Miré en la vitrina y le ofrecí un Glenfidich que aceptó con el añadido de una piedra de hielo. Pidió otra para el poleo que tan largo se le haría y mientras escanciaba el malta recordé una anécdota que le conté sin darme cuenta de que podría haber resultado incómoda.
Precisamente ese fue el primer whisky de alto nivel que conocí. Y también precisamente fue durante unas navidades de los primeros noventa del siglo pasado en las que trabajé como extra en las barras de un cine reconvertido en sala de fiestas para la ocasión. El concejal de cultura y festejos, un tipo bajito y con cara de pocas bromas, follador impenitente, la tenía reservada para él. Era su botella y nadie podía beber de ella. Lo tomaba sólo, con hielo, otra excentricidad en aquellos tiempos. Fue entonces cuando probé la cocaína por primera vez. Y recuerdo que su hermano mayor también estuvo trabajando allí, aunque me resulta difícil situarle como camarero. Vivíamos cerca y mi hermano y yo quedábamos con él para ir andando a trabajar mientras nos fumábamos unos canutos. Sin lugar a dudas tenía que acordarse de aquello, aunque él tuviera que quedarse en casa con mamá y papá. Pero no, lo vi en su mirada. Se ha metido demasiada cocaína desde que creció. Y todavía se mete. Y por no pagársela a su hermano mayor y algunas jugarretas a un gran amigo de este es que quieren verse muertos.

★ ★ ★ ★ ★ ★ ★

### INSTRUCCIONES DE TRABAJO
Según el texto, ¿dónde trabajó como extra quien narra durante aquellas navidades de principios de los noventa?

★ ★ ★ ★ ★ ★ ★

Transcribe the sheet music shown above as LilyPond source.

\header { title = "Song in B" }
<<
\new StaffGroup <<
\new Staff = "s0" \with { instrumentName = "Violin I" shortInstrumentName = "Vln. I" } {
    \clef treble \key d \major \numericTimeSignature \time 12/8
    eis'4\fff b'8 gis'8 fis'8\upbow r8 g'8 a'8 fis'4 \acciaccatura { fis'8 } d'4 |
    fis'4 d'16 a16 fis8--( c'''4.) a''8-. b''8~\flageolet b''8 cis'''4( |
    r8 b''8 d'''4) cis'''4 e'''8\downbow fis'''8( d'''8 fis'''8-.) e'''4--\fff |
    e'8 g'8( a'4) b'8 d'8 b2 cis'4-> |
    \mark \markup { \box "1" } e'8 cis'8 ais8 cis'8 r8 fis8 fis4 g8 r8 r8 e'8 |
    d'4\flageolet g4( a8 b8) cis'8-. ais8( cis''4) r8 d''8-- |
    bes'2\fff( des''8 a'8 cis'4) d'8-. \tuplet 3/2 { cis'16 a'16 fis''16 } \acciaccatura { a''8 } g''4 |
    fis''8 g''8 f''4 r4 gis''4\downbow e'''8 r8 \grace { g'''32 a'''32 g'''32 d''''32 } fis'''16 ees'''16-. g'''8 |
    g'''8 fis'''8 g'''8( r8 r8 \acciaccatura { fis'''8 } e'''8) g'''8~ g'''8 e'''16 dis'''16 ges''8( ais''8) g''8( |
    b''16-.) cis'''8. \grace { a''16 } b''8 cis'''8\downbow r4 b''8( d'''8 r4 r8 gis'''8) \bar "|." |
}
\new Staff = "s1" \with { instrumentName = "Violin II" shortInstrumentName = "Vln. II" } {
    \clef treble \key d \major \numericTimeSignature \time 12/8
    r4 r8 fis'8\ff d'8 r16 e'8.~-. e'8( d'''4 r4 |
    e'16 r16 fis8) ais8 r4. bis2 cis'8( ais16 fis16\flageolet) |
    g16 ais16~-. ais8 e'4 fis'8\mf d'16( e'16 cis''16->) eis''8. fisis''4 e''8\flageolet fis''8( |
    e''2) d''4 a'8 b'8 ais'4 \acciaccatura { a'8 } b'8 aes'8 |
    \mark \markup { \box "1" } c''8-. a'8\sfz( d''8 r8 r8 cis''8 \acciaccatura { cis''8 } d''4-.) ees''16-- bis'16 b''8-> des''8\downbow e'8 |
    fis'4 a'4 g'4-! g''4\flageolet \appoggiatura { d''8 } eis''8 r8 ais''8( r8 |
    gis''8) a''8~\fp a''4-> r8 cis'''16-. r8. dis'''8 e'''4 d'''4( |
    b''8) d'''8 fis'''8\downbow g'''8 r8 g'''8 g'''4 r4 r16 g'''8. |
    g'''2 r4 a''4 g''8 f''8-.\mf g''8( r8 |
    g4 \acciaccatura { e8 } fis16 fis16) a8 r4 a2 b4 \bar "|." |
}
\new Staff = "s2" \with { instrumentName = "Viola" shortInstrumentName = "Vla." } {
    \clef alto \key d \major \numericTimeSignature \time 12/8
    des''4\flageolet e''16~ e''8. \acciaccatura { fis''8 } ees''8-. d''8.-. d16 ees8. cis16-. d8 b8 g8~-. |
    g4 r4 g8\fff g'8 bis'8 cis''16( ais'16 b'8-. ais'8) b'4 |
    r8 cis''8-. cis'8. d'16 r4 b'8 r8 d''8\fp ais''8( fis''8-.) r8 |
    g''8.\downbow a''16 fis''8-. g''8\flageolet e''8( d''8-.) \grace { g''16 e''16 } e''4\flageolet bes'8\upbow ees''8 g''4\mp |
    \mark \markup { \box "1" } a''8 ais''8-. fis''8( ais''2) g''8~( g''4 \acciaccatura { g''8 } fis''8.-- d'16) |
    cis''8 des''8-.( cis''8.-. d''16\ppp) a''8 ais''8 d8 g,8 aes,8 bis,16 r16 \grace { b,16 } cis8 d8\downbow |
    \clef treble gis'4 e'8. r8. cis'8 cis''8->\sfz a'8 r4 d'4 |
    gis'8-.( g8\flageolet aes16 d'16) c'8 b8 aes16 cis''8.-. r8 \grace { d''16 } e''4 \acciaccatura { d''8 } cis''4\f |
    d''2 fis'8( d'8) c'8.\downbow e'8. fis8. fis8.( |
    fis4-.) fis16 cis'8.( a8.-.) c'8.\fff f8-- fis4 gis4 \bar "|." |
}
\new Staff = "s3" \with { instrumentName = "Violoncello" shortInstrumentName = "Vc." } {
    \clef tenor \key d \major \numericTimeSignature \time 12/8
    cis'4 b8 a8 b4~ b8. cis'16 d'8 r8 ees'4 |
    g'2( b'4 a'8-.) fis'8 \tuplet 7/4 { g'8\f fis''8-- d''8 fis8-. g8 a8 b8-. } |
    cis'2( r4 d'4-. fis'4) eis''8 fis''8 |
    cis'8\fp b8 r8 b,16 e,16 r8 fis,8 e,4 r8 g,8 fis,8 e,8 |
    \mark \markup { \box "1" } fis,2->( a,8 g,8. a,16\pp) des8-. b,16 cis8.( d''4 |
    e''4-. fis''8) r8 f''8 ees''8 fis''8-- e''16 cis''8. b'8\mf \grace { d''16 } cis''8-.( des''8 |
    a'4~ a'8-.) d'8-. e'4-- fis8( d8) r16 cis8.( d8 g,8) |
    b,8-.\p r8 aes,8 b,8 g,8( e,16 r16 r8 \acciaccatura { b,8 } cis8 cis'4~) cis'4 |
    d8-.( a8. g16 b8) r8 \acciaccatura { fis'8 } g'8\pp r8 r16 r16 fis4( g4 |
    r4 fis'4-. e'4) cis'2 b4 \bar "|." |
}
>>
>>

★ ★ ★ ★ ★ ★ ★

### RESPUESTA
En las barras de un cine reconvertido en sala de fiestas para la ocasión.